# Shark bite



## Finatical0624 (Jan 26, 2015)

I've shark fished at Pickens over a dozen times and haven't even had a run. Any clues on where at Pickens they are catching them. I've been inside and outside the fort.


----------



## JWC130 (Jan 2, 2015)

Sharks can be caught at just about any beach. Depends on bait and how long youre taking it out. This time of year you have to take it further out. I usually do a 600+ yard drop and a 400 or so. 600+ always gets hit


----------



## Finatical0624 (Jan 26, 2015)

I usually fish on the bottom are your baits off the bottom that far out.


----------



## JWC130 (Jan 2, 2015)

Yes. Rarely float a bait.


----------



## Finatical0624 (Jan 26, 2015)

Guess I need to pull out the bigger reels. 9/0 aren't gonna cover that kinda of ground and allow 'em to run anywhere especially anything of size.


----------



## amarcafina (Aug 24, 2008)

Not many around.. they stay around the easy food source with is usually south with the cold water we have now.. they are not all gone but just a lot less around now.


----------



## Finatical0624 (Jan 26, 2015)

would agree that they are not as numerous as summer or fall for sure. I've caught a few in winter months but notta at Pickens . Could be just the luck of it but gonna try a longer drop see what happens.
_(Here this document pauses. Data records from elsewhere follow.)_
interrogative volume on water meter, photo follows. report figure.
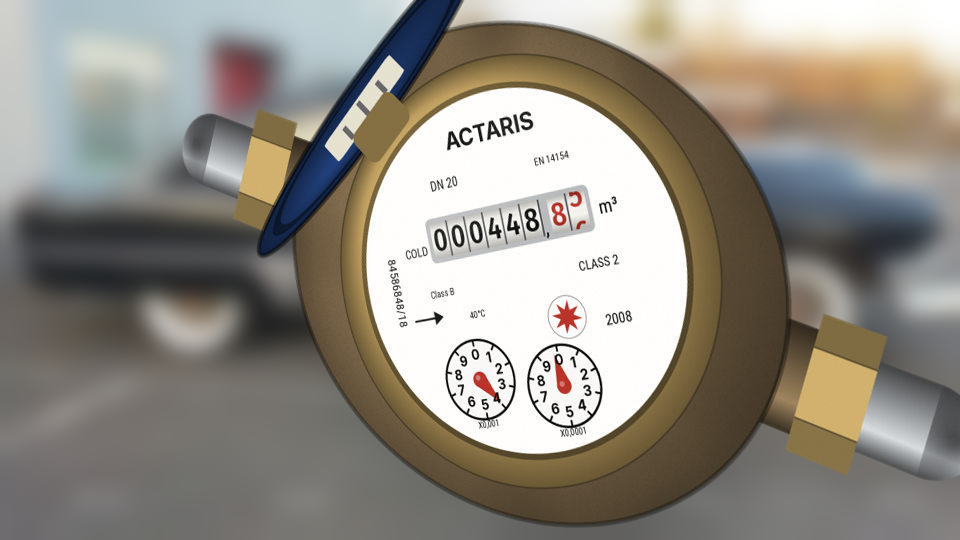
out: 448.8539 m³
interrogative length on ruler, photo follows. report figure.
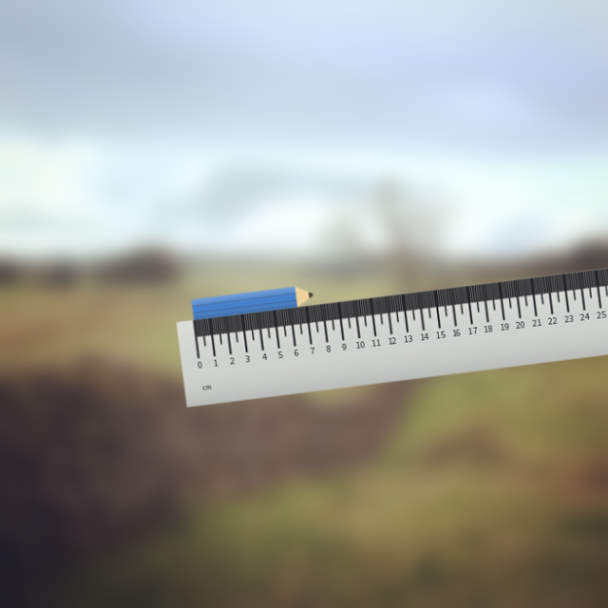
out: 7.5 cm
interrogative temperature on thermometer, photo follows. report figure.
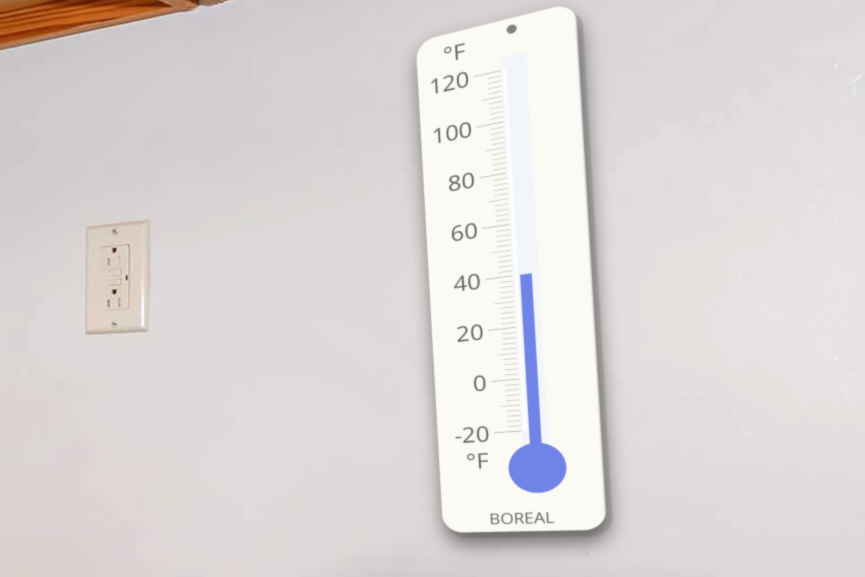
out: 40 °F
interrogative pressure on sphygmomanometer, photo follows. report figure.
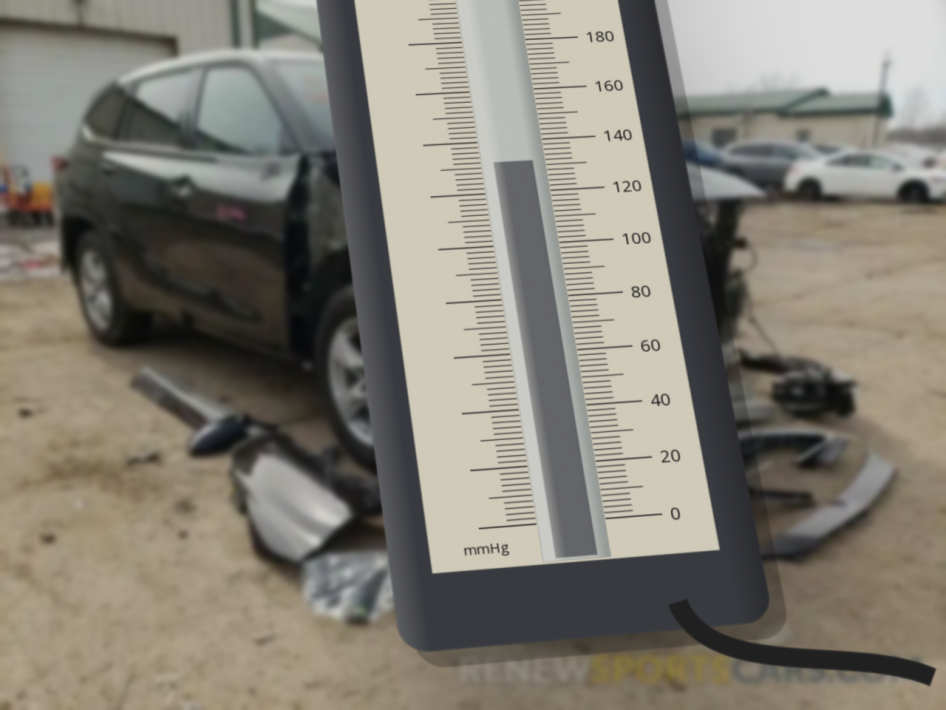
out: 132 mmHg
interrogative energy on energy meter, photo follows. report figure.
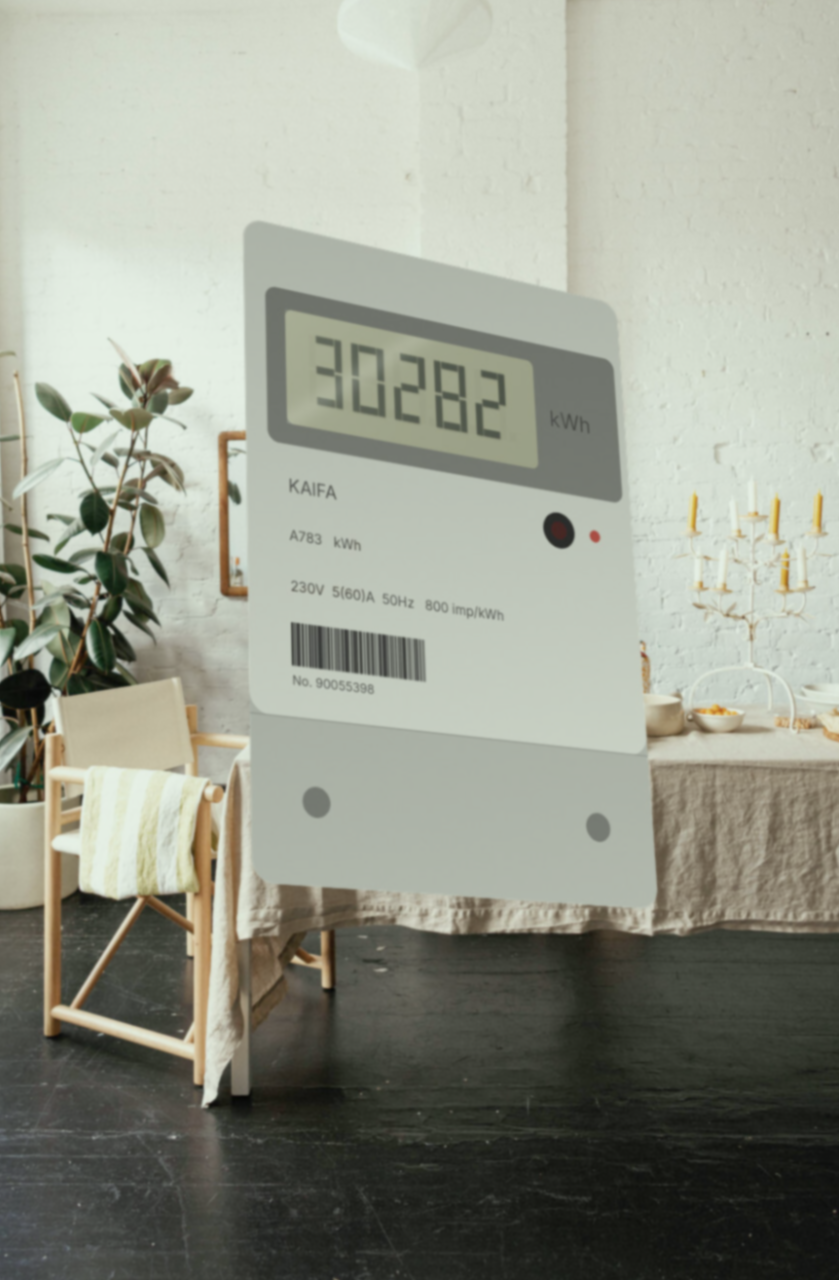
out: 30282 kWh
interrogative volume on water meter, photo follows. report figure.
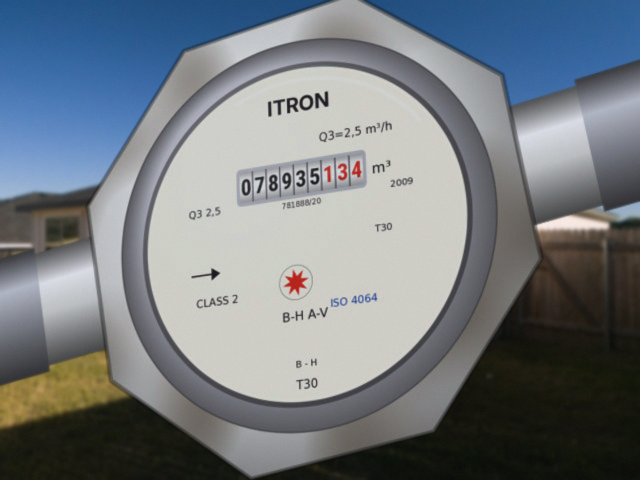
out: 78935.134 m³
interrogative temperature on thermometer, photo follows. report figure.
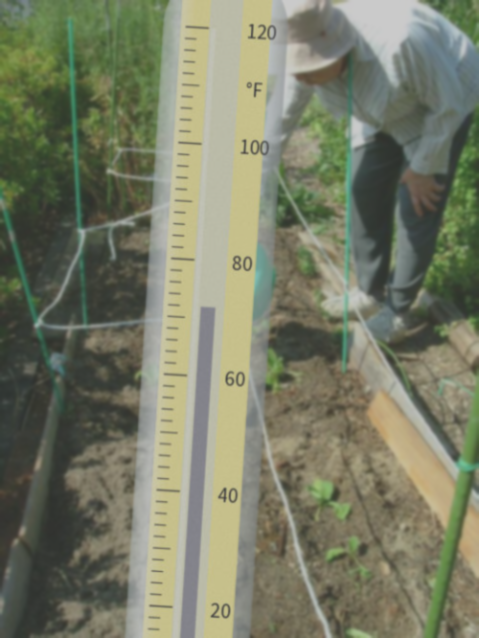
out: 72 °F
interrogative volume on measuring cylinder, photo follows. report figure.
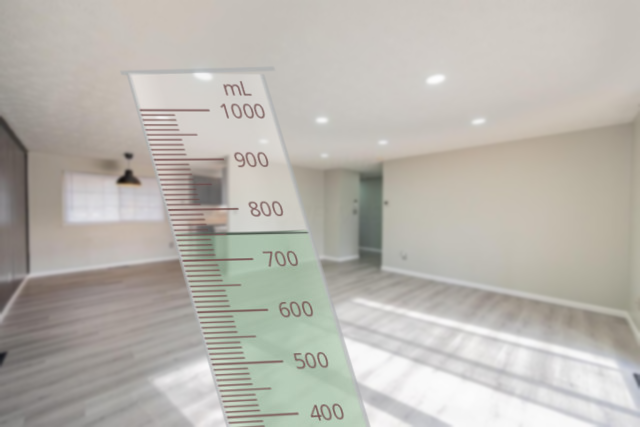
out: 750 mL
I got an 8 ft lemon last year . Personally I've never seen one around here. anyone else run across any?


----------



## lowprofile (Jan 6, 2013)

Actually, your probably dropping too far right now


----------



## Finatical0624 (Jan 26, 2015)

I usually fish inside of sandbar or close to it and if they're around usually have found the bait. Gonna try this weekend at johnson beach and take it out there past the bar a ways and keep one closer in


----------



## JWC130 (Jan 2, 2015)

Go further. When you have 5-8 rods out and 2-3 drops over 550+ and those are the only ones getting hit, then yea, thats where they are. Other rods dont even get a click. Same baits. Every shark I have caught, hooked or been a part of has been on id say 550+.


----------



## Finatical0624 (Jan 26, 2015)

I'm gonna take em out there got a couple reels that will hold that distance. I'm interested to see what comes up


----------



## JWC130 (Jan 2, 2015)

Duskies are still around. Buddy got almost an 11fter last night. Oh, and his bait was wayyyy out there. Trust me. Send out a decent sized reel 550+ and do another one say 300yards. 300 MIGHT get hit but will be a lousy sandbar. The quality sharks are out further and trust me if they are around it will get picked up. Ive had bite at 420pm, 1130pm, 1210am, 248am,etc. You need to stay all night to get a good run most likely. Get a big bobo and take it out far. Youll be able to sit on it all night with the way the water temps are.


----------



## Finatical0624 (Jan 26, 2015)

Wow that's stout fish the bite times are almost the same as I've been picked up I usually don't get out there til 7 or so but 8pm been a good time as well. Later times in summer. man that a big dusky. Saw one in Destin off the boats 2 years ago weighed 550. Sounds like getin out early before sundown has been good . Another guy said he dropped about 4pm and got ate hour later


----------



## Stoker1 (Feb 17, 2014)

When talking bait.... Mullet?


----------



## Finatical0624 (Jan 26, 2015)

I mainly use bonito.


----------